When Nasdaq Starts 'Putting Stocks on the Chain', What Are We Really Welcoming?
Nasdaq is advancing a proposal to move U.S. stock settlement onto the blockchain, which could fundamentally reshape the infrastructure of American capital markets. This shift aims to replace the current slow, manual, and multi-layered clearing system with real-time, automated on-chain settlement. While many discussions focus on surface-level changes like 24/7 trading, the core transformation is structural: moving from outdated T+2 (or even T+1) settlement to instantaneous, programmable, and transparent ledger-based clearing.
This isn’t about making stocks “more Web3” but modernizing a financial system that still relies on processes from the 1970s. The existing system—with its custodians, sub-custodians, and clearing intermediaries—creates operational friction, risk, and cost, as seen during events like the GameStop trading halts and the FTX collapse. On-chain settlement could reduce the need for traditional custodial roles, compress arbitrage opportunities built on settlement delays, and turn static securities into dynamic, composable financial instruments.

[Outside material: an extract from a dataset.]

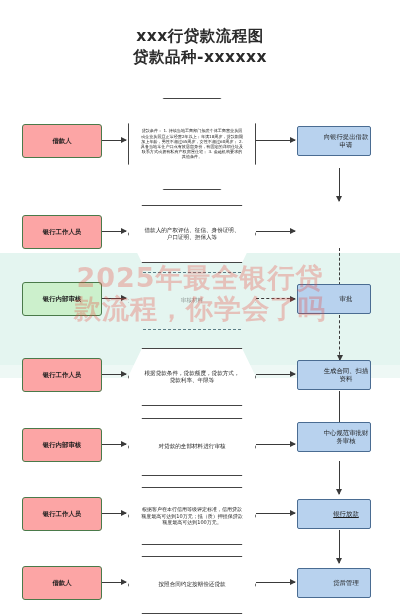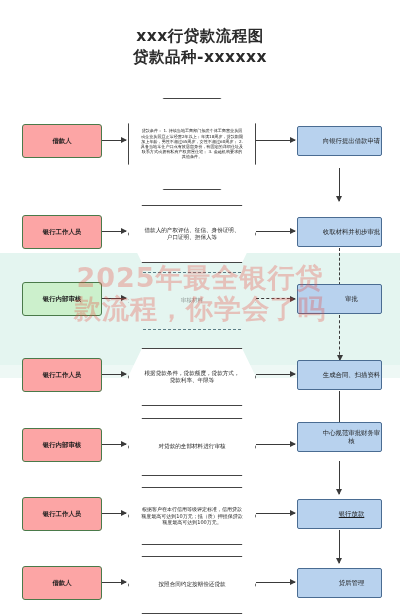"向银行提出借款申请" .stage { width: 85px -> 74px }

The move faces significant resistance from entrenched intermediaries who profit from the current structure, but the direction of change appears inevitable. As demonstrated by Hong Kong’s recent issuance of a green bond settled in one second (versus five days), tokenization of traditional assets is becoming an operational reality—not a conceptual experiment. When stocks migrate on-chain, other assets like bonds and derivatives may follow, leading to a quiet but profound shift in how global markets function. This isn’t just a change in technology; it’s a change in the nature of finance itself.